Experiences like this remind me how incredibly privileged I am to be educated enough to even be able to begin to wade through this process, and also how incredibly ignorant I am about how all this works. I was so frustrated with trying to navigate through all the questions and asterisks and fine print (not to mention the legalese about rescission and binding arbitration) that I was scared to click “complete application,” and had to walk away from it for a while. In the end I will do my best to answer the questions as accurately as possible, pray that I select the best plan that I can afford, and close my eyes and hit “send.” This is not the way this process should go. And if it’s that confusing for me, how much more so might it be for people with less access to resources and assistance to help them navigate?

I am grateful to have people who care about me–it was a call from one of my sisters expressing her concern that I don’t have health insurance that prompted me to wade back into those murky waters and try to find something that will work for me until I can find employment that offers insurance or I find a way of finding and affording a better plan on my own. I am grateful to have friends I can get some advice from about all of this, and I’m also grateful that I have the energy to pick up the phone and ask questions and get answers.

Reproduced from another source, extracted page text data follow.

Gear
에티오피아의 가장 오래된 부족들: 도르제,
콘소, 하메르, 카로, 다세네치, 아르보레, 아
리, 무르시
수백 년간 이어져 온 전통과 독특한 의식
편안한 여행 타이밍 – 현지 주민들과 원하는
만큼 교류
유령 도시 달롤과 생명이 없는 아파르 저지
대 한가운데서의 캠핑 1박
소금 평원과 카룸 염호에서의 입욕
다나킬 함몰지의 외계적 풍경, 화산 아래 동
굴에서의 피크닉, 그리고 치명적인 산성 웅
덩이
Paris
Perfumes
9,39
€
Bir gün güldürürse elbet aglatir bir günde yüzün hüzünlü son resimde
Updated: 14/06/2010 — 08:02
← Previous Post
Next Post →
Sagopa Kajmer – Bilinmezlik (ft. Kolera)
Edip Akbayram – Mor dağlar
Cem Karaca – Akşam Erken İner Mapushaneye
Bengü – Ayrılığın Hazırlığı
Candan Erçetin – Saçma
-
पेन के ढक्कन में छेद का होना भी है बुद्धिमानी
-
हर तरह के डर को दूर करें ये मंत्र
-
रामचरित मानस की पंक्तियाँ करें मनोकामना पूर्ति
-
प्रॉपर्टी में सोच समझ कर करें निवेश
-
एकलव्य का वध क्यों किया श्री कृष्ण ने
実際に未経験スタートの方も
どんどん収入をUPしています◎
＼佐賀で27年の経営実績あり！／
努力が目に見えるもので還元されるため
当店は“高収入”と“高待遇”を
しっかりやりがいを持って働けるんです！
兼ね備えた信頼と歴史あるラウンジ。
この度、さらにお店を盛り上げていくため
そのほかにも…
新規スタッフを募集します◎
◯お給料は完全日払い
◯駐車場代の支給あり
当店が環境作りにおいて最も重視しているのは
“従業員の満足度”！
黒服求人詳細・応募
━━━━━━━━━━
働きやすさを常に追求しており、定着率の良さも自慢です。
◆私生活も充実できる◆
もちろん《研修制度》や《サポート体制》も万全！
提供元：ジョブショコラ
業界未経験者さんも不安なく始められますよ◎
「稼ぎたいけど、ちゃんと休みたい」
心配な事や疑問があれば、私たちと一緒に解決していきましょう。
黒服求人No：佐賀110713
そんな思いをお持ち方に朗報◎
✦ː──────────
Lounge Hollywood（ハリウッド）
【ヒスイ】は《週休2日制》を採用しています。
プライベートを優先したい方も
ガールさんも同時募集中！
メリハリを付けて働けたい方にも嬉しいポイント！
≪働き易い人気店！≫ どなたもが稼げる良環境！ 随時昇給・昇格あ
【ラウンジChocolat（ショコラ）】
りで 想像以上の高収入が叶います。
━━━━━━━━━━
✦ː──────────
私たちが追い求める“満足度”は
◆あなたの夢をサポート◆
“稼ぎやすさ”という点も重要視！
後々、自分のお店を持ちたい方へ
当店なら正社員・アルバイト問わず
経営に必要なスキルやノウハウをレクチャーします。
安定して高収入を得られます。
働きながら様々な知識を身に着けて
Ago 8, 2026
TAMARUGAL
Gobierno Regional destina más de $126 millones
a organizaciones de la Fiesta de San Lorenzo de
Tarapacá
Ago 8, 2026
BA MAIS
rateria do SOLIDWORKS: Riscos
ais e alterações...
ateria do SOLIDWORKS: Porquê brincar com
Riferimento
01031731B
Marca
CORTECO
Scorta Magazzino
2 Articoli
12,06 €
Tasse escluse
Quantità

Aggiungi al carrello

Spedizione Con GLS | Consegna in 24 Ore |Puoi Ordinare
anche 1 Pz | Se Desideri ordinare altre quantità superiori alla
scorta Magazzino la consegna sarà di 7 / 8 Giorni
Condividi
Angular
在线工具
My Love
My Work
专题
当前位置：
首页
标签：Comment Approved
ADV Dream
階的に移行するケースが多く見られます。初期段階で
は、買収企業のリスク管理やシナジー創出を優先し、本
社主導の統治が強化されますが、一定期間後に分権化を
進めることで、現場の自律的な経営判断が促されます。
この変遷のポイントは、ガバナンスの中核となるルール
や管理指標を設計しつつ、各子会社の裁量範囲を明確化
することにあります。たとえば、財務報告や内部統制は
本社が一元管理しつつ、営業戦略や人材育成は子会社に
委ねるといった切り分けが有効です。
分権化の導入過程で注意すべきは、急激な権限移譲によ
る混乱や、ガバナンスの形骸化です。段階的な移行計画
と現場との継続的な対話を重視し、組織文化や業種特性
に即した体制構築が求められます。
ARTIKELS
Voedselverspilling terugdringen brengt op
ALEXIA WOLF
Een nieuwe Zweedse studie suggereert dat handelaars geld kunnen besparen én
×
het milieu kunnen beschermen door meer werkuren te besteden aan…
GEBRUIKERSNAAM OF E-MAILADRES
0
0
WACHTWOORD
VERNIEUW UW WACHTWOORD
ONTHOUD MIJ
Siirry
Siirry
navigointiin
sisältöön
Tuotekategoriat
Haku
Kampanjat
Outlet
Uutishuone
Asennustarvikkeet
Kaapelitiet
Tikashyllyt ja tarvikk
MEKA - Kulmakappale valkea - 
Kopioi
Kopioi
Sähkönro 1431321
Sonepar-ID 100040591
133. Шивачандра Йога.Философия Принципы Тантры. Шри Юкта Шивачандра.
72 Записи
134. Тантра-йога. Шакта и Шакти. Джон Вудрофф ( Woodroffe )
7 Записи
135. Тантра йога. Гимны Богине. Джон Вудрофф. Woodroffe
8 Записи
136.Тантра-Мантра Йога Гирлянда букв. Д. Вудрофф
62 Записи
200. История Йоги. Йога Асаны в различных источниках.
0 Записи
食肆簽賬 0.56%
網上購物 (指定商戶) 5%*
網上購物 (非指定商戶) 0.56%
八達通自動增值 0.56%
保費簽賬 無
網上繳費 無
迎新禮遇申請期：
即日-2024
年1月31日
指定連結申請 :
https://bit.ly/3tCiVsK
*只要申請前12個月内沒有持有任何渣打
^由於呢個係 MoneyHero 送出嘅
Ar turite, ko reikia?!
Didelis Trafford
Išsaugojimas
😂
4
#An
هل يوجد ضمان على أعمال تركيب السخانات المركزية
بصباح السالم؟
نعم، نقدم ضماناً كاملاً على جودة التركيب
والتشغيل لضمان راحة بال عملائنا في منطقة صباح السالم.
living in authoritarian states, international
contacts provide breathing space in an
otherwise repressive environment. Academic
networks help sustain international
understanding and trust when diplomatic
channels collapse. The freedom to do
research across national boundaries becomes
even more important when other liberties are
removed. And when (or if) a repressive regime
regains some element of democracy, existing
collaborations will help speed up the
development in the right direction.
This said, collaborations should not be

In the end I did spend some time working on my chapter, and I plan to get back to it over the next few days. It is one a number of important items on my to-do list. And as odd as the day has felt, I am ending it as I have so many others over the past months, with a sense of gratitude for this day and hope for tomorrow. I’ll play my guitar for a few minutes, prep for a brief phone interview tomorrow morning, call my daughter, and before I go to sleep thank God one more time for good measure.